Task instructions. Write out the lines below word for word, leaving out the pictures.

....

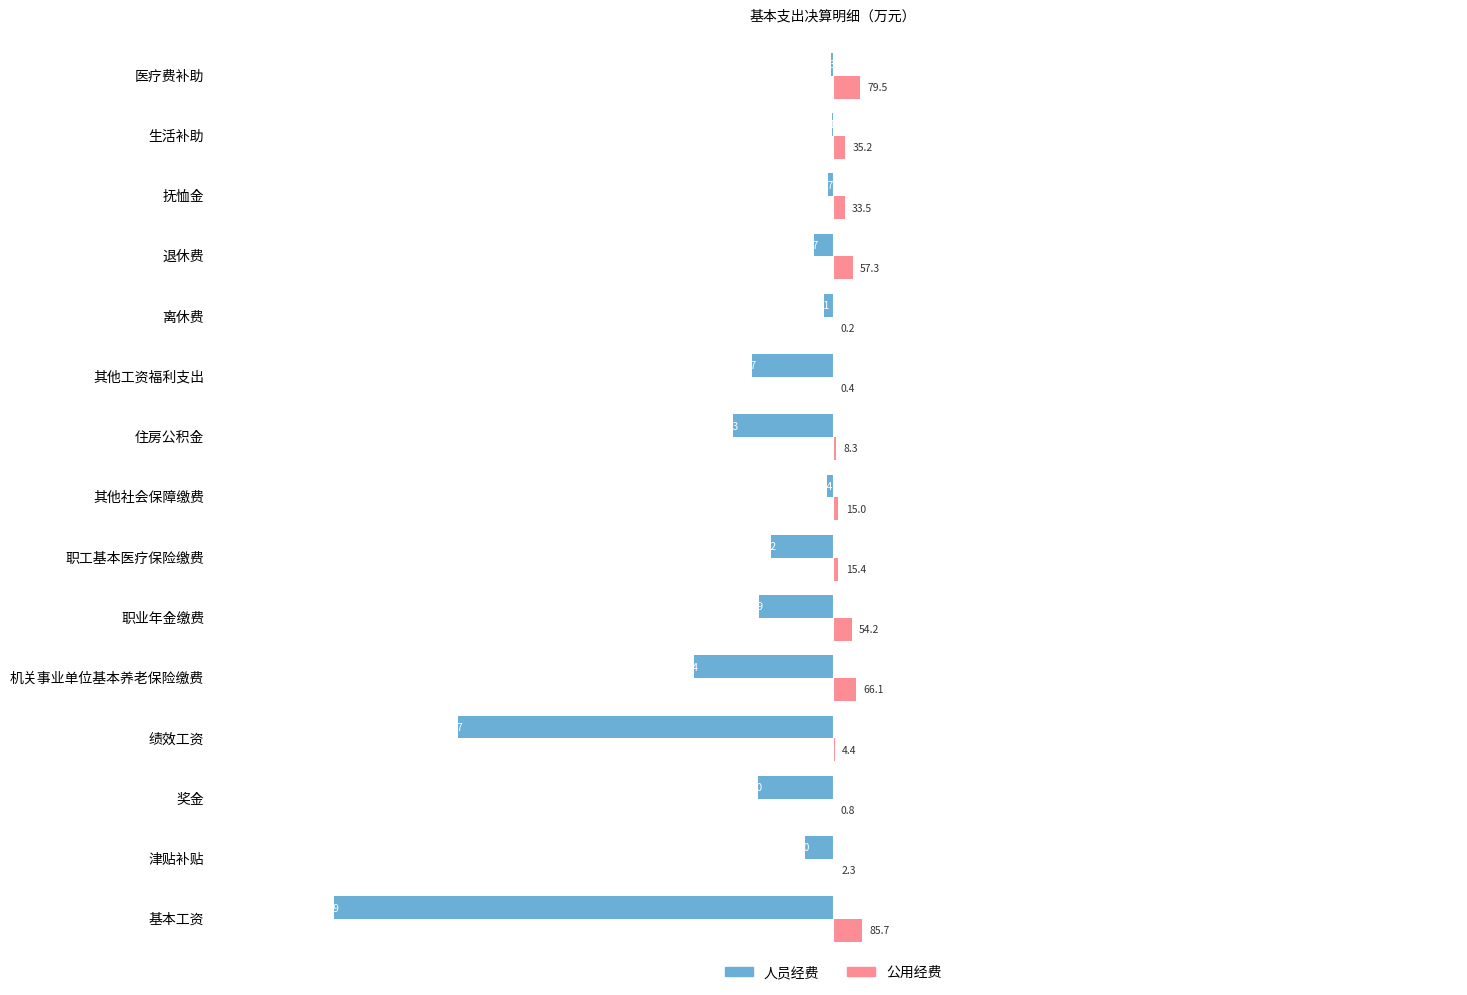

The value of 公用经费 at 职工基本医疗保险缴费 is 15.4. True or false?

True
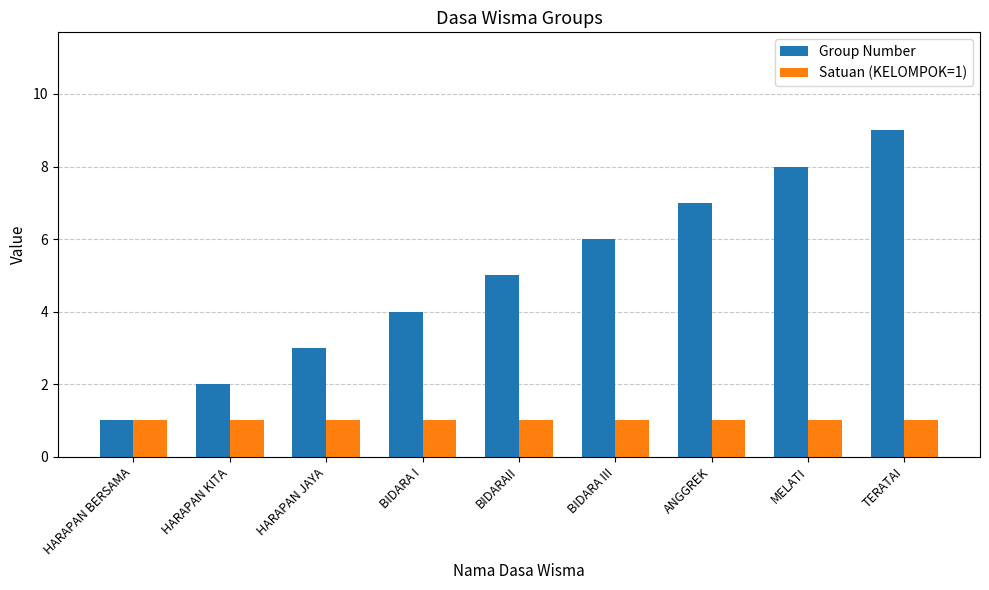

Rank the series by their maximum value, from lowest to highest.

Satuan (KELOMPOK=1), Group Number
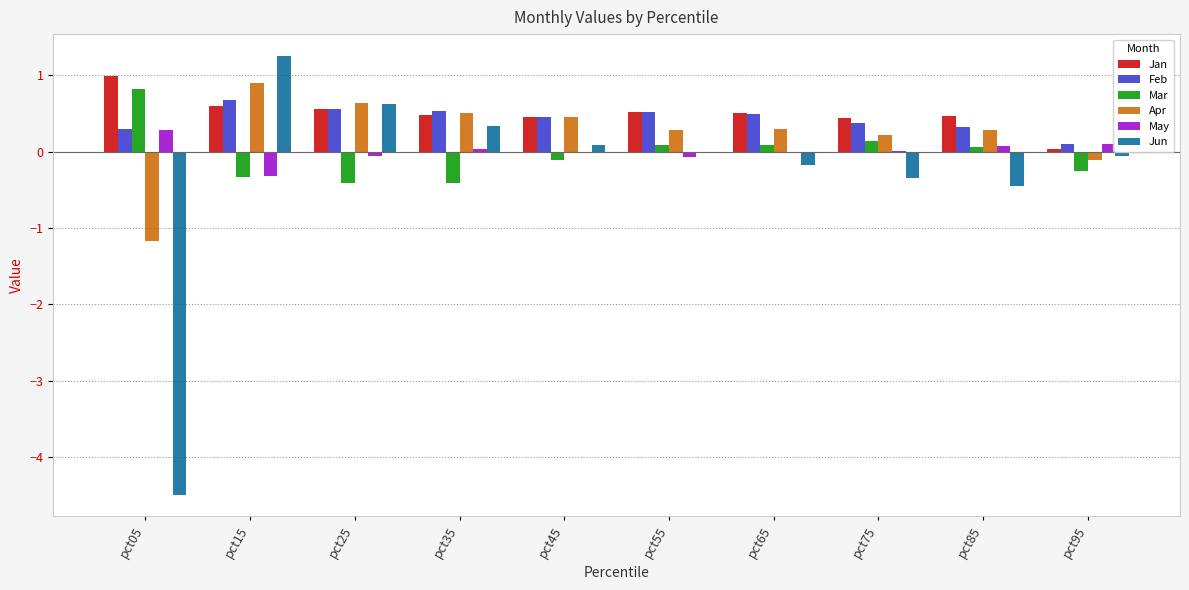

What are all the series names shown in the legend?

Jan, Feb, Mar, Apr, May, Jun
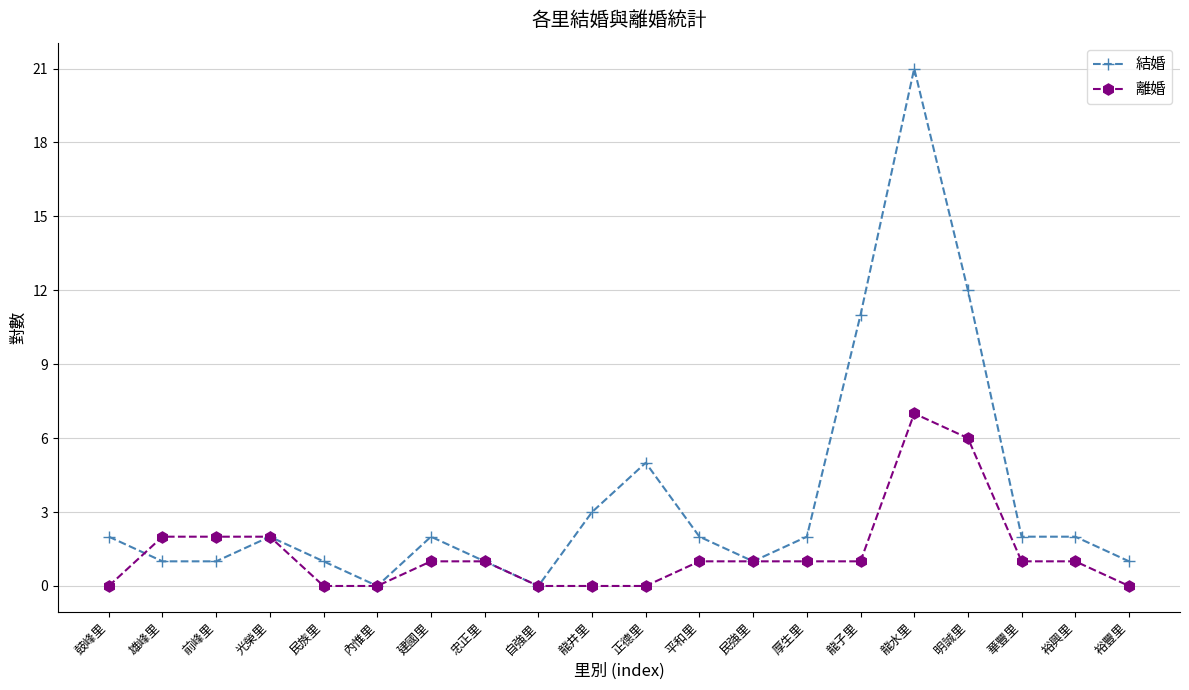

True or false: 結婚 has more than 0 interior local peaks.

True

....

Solution for this task.
The value of 公用经费 at 职工基本医疗保险缴费 is 15.4. True or false?

True

Rank the series by their maximum value, from lowest to highest.

Satuan (KELOMPOK=1), Group Number

What are all the series names shown in the legend?

Jan, Feb, Mar, Apr, May, Jun

True or false: 結婚 has more than 0 interior local peaks.

True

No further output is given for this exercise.